- **AVAILABLE DATA**

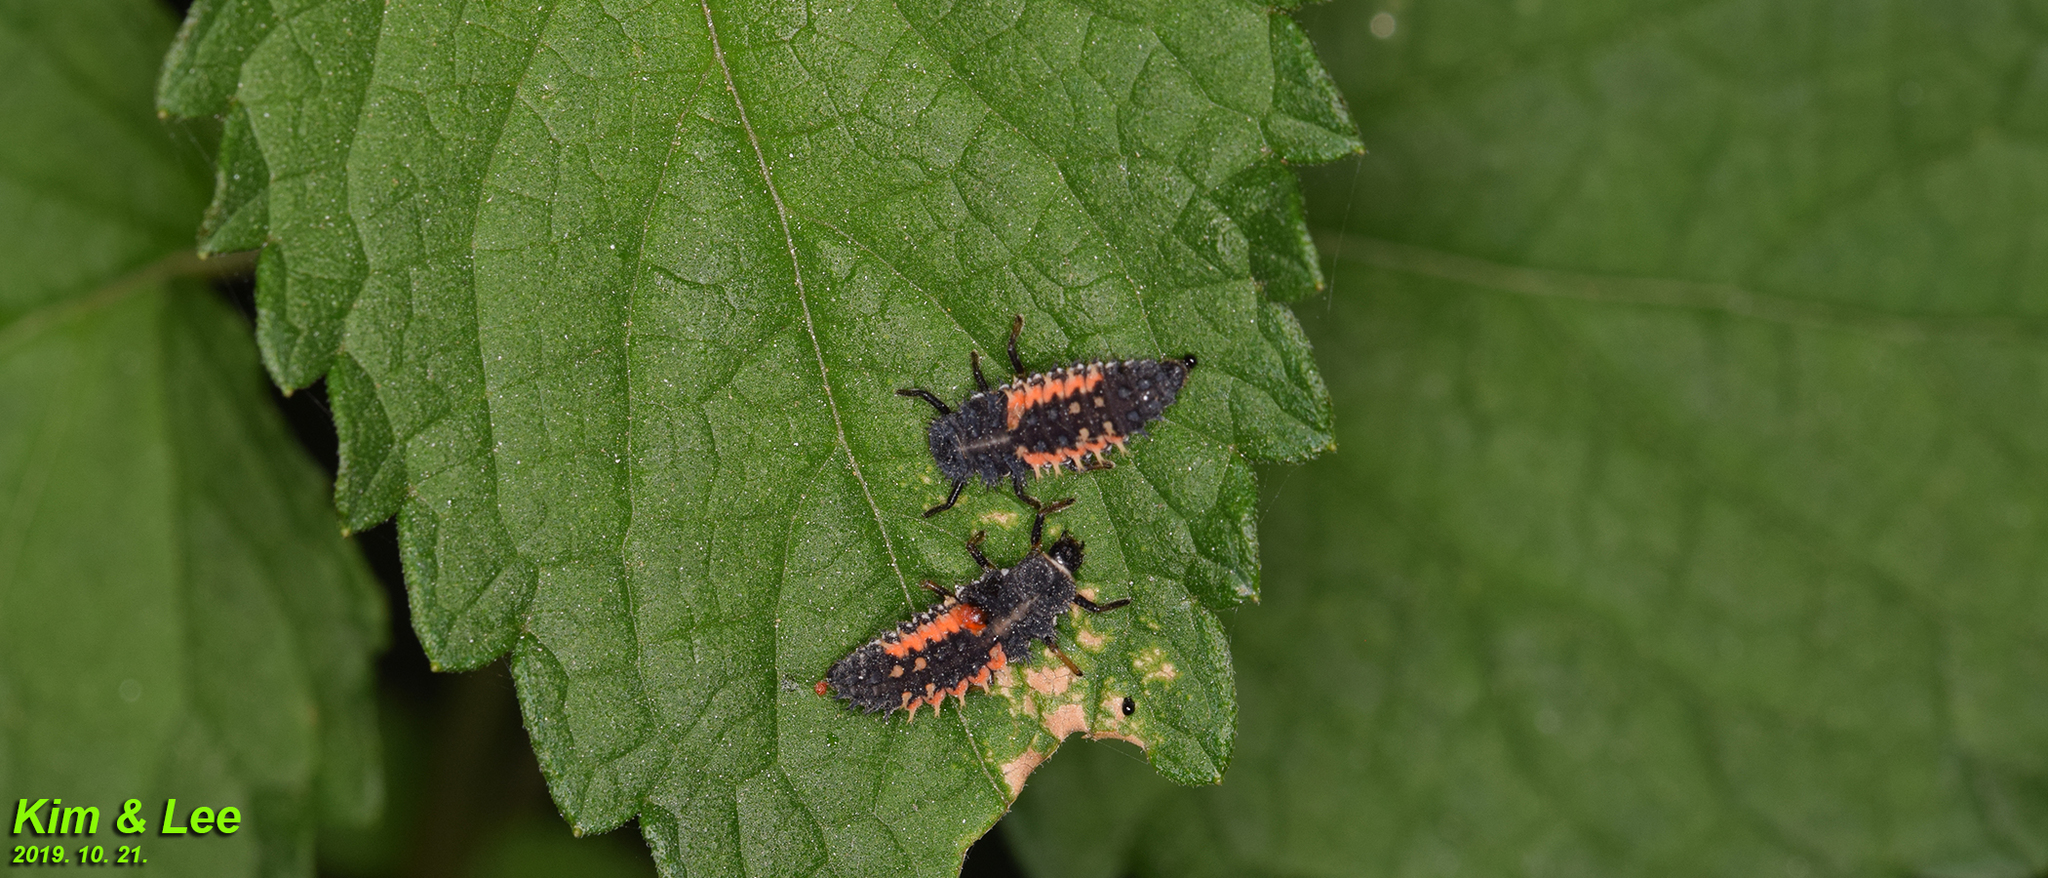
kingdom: Animalia
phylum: Arthropoda
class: Insecta
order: Coleoptera
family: Coccinellidae
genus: Harmonia
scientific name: Harmonia axyridis
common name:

- **GIVEN REQUEST**
Reproduce the data above with "scientific name" changed to "binomial name" and every other line left as it is. Omit the pictures from your copy.

- **ANSWER BELOW**
kingdom: Animalia
phylum: Arthropoda
class: Insecta
order: Coleoptera
family: Coccinellidae
genus: Harmonia
binomial name: Harmonia axyridis
common name:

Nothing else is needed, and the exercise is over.